Few famous sights in the world live up to the high expectations overexposure has placed on them. The view from Corcovado mountain is one of them. Come, if you can, for dusk. Almost a kilometre above the city and at the apex of one of the highest pinnacles in Tijuca forest stands O Redentor – Christ the Redeemer – lit in brilliant xenon and with arms open to embrace the urban world’s most breathtaking view.
At his feet to the west are a panoply of bays, fringed with white and backed by twinkling skyscrapers and the neon of myriad street lights. To the east as far as the eye can see lie long stretches of sand washed by green and white surf. And in front and to the south, next to the vast ocean beaches, is the sparkle of Niterói watched over by low grey mountains and connected to Rio by a 10-km-long sinuous bridge that threads its way across the 10-km expanse of Guanabara Bay. As the light fades, the tropical forest at Christ’s back comes to life in a chorus of cicadas and evening birdsong loud enough to drown even the chatter of a thousand tourists.
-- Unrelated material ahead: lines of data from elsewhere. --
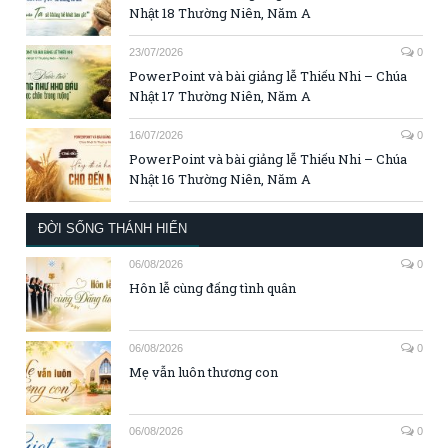
Nhật 18 Thường Niên, Năm A
23/07/2026
0
PowerPoint và bài giảng lễ Thiếu Nhi – Chúa
Nhật 17 Thường Niên, Năm A
16/07/2026
0
PowerPoint và bài giảng lễ Thiếu Nhi – Chúa
Nhật 16 Thường Niên, Năm A
ĐỜI SỐNG THÁNH HIẾN
06/08/2026
0
Hôn lễ cùng đấng tình quân
06/08/2026
0
Mẹ vẫn luôn thương con
06/08/2026
0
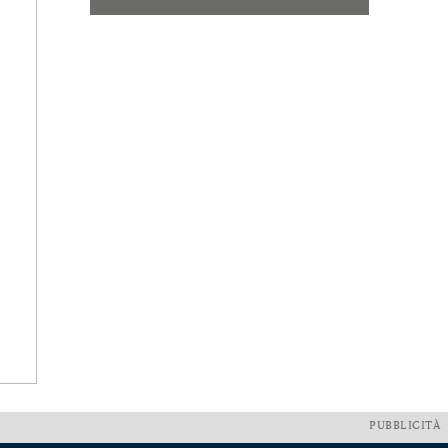
PUBBLICITÀ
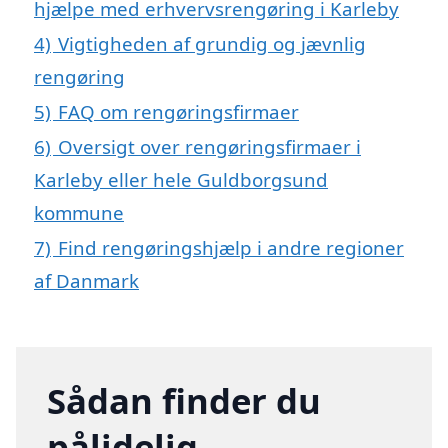
hjælpe med erhvervsrengøring i Karleby
4)
Vigtigheden af grundig og jævnlig
rengøring
5)
FAQ om rengøringsfirmaer
6)
Oversigt over rengøringsfirmaer i
Karleby eller hele Guldborgsund
kommune
7)
Find rengøringshjælp i andre regioner
af Danmark
Sådan finder du
pålidelig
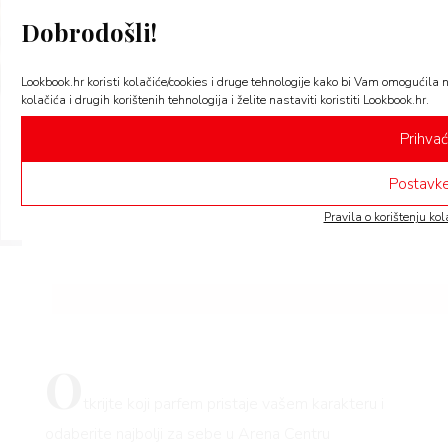
How
Dobrodošli!
Sty
Lookbook.hr koristi kolačiće/cookies i druge tehnologije kako bi Vam omogućila 
kolačića i drugih korištenih tehnologija i želite nastaviti koristiti Lookbook.hr.
to
Prihva
Postavke
Pravila o korištenju kol
O
tkrijte koji parfem pristaje vašem karakteru i
odaberite najbolji za sebe u Arena Centru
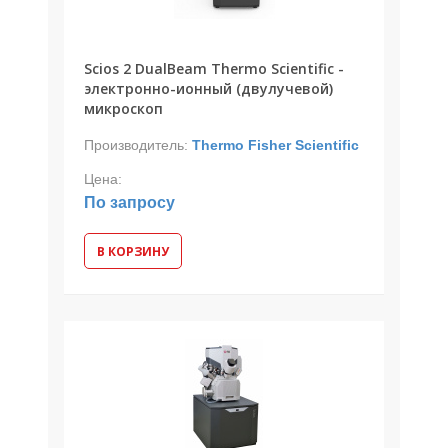
Scios 2 DualBeam Thermo Scientific -
электронно-ионный (двулучевой)
микроскоп
Производитель:
Thermo Fisher Scientific
Цена:
По запросу
В КОРЗИНУ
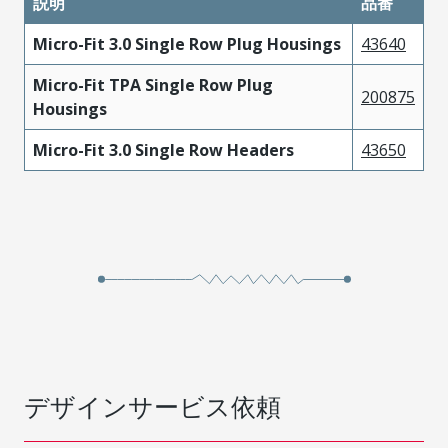
説明
品番
Micro-Fit 3.0 Single Row Plug Housings
43640
Micro-Fit TPA Single Row Plug
200875
Housings
Micro-Fit 3.0 Single Row Headers
43650
デザインサービス依頼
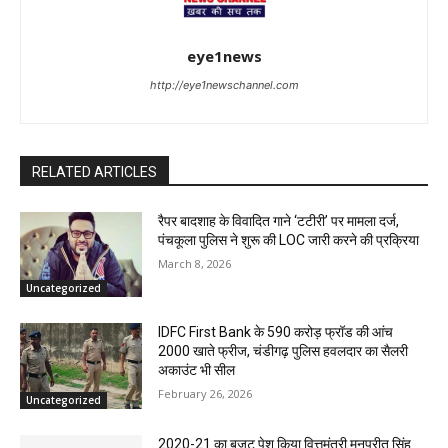
eye1news
http://eye1newschannel.com
RELATED ARTICLES
रैपर बादशाह के विवादित गाने ‘टटीरी’ पर मामला दर्ज,
पंचकूला पुलिस ने शुरू की LOC जारी करने की प्रक्रिया
March 8, 2026
Uncategorized
IDFC First Bank के 590 करोड़ फ्रॉड की आंच
2000 खाते फ्रीज, चंडीगढ़ पुलिस हवलदार का सैलरी
अकाउंट भी सील
February 26, 2026
Uncategorized
2020-21 का बजट पेश किया वित्तमंत्री मनप्रीत सिंह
At the base of the mountain is the sleepy suburb of Cosme Velho, leafy and dotted with grand houses, museums and a little artist’s corner called the Largo do Boticario. There are several ways to reach the top of Corcovado. A cog railway and a road connect the city to the mountain from Cosme Velho. Both are on the northern side of the Rebouças tunnel, which runs to and from the Lagoa. From the upper terminus of the cog railway, there is a climb of 220 steps to the top or you can take the newly installed escalator, near which there is a café. Mass is held on Sunday in a small chapel in the statue pedestal. There is a museum at the station with panels showing the history of the statue and the railway.